- _What you have to do_
Report every line of the listing below in which the string "saucer" occurs.

- _Provided entries_
+ + + + +
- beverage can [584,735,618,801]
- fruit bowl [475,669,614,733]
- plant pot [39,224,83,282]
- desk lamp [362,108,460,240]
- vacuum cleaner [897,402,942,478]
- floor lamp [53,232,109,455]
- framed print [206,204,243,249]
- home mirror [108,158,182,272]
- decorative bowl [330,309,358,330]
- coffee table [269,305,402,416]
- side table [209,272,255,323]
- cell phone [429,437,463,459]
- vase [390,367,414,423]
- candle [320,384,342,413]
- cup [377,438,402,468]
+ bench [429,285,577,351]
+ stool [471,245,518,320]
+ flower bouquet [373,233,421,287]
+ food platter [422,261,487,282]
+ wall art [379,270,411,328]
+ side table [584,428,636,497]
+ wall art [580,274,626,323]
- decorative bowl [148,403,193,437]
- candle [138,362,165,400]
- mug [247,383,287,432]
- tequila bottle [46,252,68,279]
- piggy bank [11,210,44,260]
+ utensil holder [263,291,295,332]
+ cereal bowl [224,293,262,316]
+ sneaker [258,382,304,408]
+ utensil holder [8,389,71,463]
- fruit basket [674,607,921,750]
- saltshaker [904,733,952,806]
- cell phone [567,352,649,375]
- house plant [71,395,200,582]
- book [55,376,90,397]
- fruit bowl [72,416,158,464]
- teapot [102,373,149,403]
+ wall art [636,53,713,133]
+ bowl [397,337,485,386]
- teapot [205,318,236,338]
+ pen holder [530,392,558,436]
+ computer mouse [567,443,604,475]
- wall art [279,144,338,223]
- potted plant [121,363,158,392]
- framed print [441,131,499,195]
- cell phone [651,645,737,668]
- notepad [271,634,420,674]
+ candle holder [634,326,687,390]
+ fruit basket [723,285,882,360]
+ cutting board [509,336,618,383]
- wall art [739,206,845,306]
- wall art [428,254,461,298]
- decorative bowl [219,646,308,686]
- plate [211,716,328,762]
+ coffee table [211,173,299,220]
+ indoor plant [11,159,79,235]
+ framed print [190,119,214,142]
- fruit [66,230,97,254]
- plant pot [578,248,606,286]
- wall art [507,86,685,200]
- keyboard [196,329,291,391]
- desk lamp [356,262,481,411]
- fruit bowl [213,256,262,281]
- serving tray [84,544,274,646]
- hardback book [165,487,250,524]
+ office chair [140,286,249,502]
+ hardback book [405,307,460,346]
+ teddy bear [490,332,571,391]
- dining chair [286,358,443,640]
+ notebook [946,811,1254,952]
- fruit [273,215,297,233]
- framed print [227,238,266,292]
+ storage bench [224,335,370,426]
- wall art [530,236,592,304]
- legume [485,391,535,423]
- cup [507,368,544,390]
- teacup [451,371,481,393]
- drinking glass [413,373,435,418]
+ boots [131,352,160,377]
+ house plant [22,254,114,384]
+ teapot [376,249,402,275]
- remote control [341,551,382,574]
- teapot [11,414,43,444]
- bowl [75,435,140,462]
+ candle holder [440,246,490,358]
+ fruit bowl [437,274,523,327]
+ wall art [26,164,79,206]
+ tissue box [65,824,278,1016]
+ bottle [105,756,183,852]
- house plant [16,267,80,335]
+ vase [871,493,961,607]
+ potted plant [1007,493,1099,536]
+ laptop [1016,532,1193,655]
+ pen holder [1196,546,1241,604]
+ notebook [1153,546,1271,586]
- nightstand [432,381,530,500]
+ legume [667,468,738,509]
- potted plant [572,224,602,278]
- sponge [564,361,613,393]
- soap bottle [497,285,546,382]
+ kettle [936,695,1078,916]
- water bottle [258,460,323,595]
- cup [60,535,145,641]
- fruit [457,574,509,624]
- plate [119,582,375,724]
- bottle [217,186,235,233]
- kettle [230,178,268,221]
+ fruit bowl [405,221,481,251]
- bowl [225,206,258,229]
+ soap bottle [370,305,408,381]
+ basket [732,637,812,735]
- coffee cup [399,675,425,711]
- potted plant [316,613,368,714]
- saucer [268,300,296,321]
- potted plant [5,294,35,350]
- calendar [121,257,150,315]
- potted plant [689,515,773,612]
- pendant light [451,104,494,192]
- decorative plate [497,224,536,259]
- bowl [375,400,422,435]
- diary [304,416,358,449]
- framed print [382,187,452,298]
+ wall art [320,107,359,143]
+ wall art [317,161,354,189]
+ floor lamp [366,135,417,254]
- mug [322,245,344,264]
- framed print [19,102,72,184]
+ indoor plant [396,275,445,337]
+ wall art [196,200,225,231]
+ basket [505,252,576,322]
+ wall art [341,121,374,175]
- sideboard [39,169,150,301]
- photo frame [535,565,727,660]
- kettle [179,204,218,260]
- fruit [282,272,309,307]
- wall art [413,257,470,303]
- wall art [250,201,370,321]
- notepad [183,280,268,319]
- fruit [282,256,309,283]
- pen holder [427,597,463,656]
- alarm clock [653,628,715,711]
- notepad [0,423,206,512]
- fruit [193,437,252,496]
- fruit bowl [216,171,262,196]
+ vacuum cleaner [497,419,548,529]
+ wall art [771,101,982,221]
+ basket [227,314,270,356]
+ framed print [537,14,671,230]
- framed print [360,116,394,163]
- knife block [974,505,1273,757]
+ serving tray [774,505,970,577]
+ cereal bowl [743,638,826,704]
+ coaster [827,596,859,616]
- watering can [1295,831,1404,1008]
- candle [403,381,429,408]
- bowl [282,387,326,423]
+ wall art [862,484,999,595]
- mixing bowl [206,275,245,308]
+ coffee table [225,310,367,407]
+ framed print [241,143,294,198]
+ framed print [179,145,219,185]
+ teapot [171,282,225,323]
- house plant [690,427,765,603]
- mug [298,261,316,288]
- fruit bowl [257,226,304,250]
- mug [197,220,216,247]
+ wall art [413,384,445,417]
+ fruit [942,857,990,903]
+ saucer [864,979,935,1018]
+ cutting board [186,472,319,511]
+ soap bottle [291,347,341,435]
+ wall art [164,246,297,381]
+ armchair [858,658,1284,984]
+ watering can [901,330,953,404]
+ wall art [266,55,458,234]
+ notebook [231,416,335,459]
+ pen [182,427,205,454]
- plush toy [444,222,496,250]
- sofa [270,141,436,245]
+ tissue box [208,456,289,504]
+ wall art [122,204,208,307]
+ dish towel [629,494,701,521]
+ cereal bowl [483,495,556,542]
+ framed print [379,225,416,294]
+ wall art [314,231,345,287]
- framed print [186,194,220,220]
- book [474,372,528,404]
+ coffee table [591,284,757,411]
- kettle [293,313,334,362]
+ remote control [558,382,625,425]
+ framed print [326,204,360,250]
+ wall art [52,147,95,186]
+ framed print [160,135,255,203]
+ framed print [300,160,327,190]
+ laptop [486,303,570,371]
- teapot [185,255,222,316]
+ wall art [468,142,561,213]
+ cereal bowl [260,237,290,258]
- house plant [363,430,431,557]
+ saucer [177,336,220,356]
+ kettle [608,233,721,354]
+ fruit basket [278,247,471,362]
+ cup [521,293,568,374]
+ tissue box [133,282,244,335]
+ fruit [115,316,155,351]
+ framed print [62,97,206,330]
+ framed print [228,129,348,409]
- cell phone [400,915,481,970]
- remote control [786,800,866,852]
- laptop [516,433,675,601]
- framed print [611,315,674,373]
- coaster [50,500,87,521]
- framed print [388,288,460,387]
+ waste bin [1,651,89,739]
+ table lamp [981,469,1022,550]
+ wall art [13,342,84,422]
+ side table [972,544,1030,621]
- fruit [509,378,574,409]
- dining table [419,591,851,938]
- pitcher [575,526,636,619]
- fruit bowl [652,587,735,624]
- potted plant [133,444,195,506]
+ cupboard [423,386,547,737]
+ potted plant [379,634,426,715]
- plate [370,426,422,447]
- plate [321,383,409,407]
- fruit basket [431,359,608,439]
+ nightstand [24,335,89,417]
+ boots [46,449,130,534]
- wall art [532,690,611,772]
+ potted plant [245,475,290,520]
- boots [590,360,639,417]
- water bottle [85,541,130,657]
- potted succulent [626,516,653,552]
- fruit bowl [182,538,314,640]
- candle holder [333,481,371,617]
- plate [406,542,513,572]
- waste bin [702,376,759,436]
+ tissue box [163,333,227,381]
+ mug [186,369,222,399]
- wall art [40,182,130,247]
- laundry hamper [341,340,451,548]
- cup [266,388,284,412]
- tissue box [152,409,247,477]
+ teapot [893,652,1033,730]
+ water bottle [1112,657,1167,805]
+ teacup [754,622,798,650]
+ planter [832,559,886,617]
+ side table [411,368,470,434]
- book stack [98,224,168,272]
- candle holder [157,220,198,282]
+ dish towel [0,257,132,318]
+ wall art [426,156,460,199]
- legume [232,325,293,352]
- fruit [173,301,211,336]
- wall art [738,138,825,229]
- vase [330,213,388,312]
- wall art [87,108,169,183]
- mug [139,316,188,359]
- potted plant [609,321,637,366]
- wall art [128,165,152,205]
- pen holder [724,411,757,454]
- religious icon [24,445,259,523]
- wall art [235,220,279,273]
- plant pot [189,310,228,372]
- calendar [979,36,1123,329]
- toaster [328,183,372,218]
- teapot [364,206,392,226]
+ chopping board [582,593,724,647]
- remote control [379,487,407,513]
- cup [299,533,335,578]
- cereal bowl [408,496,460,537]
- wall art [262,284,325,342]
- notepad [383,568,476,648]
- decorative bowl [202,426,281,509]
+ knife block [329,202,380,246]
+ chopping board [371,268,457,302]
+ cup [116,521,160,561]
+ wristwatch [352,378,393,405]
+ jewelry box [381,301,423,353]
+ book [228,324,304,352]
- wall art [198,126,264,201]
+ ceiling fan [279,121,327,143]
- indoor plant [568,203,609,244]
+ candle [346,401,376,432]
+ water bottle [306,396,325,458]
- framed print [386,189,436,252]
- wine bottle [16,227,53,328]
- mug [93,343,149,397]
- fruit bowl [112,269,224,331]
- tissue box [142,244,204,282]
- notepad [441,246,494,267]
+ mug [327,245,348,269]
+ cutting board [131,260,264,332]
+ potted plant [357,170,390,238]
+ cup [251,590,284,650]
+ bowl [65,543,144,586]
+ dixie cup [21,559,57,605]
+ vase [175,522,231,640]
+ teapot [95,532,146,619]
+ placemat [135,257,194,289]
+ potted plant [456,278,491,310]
+ + + + +
- _Your response_
- saucer [268,300,296,321]
+ saucer [864,979,935,1018]
+ saucer [177,336,220,356]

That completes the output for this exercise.